Page 97 : relations chercheur/narrateur. Celui-là doit produire un effet sur le travail d’exploration du vécu et de mise en mots de l’expérience de celui-ci.

Page 102 : deux « guidances » majeures : inciter à poursuivre (« et ensuite ? ») ; inciter à concrétiser (« comment avez-vous fait ? »). Dommage qu’il n’y ait pas plus d’exemples !

Page 123 : « aspectualisation » : distinction entre cognitif, perceptif, affectif et corporel.

Est-ce bien raisonnable de vouloir ainsi formuler une approche savante et méthodique de la collecte des récits de vie ? Est-ce que les mêmes contenus n’auraient-il pas pu être proposés de façon beaucoup plus forte à partir de quelques exemples ? En racontant concrètement le travail du collecteur, ces astuces de guidance » au-delà de ce qui lui prescrit l’universitaire ?

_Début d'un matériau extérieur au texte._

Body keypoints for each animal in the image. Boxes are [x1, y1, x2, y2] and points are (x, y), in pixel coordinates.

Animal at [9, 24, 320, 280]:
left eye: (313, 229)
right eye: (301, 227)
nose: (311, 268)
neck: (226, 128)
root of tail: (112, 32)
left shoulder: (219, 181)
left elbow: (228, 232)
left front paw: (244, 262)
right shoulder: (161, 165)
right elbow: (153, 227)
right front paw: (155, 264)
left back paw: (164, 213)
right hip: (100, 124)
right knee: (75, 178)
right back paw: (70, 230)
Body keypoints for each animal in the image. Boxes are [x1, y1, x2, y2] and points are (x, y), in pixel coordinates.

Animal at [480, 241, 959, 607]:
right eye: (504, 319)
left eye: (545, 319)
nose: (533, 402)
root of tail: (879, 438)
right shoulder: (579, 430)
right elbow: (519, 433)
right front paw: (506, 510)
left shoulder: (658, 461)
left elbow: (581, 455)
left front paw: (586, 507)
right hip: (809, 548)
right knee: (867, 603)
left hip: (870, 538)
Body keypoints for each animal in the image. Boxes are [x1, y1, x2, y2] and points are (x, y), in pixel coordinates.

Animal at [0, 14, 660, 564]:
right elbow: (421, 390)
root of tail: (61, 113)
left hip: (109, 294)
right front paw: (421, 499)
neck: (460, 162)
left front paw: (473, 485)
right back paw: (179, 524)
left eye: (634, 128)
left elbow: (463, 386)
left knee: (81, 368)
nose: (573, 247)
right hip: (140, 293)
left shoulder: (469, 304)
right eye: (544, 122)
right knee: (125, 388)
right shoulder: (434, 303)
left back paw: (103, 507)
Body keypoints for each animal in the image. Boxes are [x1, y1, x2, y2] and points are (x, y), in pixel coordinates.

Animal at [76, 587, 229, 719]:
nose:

Police : la loi de l’omerta

Cinq récits, sinon de travail, du moins de parcours professionnels : quelques mots sur le milieu social et familial d’origine, la formation initiale (et alors des entrées dans la vie souvent cabossées, avec la séduction d’un métier « de force » pour y trouver un cadre, une implication physique, un rapport à l’ordre, à la loi) ; la vocation initiale ; les premiers pas qui confortent le choix ; les premières déconvenues qui ne découragent pas ; la progression de carrière, comme quoi c’est possible ; les bisbilles qui s’accumulent, chamailleries qui tournent à l’aigre, qui déboussolent ; les conflits ouverts, fortement interpersonnels, avec parfois un brin de syndicalisme.

Ça ne fonctionne pas bien. D’abord parce qu’on ne voit pas grand-chose du travail ordinaire, qui reste à l’arrière-plan : l’activité au quotidien, dans les bureaux ou dans la rue, ce qu’on fait et ce que ça fait à celui qui le fait.

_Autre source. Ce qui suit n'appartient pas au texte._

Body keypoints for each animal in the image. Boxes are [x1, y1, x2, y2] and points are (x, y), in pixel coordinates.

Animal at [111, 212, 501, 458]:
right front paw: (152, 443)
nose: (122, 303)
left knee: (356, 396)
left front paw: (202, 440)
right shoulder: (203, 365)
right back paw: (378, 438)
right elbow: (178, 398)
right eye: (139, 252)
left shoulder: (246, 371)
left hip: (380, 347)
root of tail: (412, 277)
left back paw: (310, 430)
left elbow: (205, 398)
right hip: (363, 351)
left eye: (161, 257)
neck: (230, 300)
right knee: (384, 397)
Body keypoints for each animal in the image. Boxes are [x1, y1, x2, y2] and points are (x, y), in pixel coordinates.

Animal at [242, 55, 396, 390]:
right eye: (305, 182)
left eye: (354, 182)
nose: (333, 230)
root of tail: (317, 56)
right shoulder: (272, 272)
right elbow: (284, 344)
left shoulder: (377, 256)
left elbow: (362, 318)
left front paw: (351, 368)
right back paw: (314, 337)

Ensuite parce que le rédacteur est un narrateur extérieur : on ne sait trop qui, qui se pose en intermédiaire entre le personnage et le public, pour expliquer sa vie autant que pour la raconter. Cela donne l’impression d’une plaidoirie (pas très bien écrite) d’avocat, retraçant le parcours de son client, expliquant au ministère public le triste sort qui lui a été fait. Le lecteur se trouve pris dans le triangle victime (le brave policier, qui ne comprend pas bien ce qui lui arrive, se démène de son mieux, avec peut-être les quelques défauts qui le rendent d’autant plus humain, dans le fond) – bourreau (l’administration générale, puisque c’est la cible du livre, mais en fait souvent sous le visage d’un chef patibulaire, qui met du sien pour faire du mal, et que personne n’ose arrêter) – sauveur (celui qui donne la parole à l’opprimé).

Peut-être une limite de l’approche « lanceurs d’alerte » : le travailleur isolé qui crie à la fenêtre, alors que le dialogue sur le travail avec ses collègues est devenu impossible.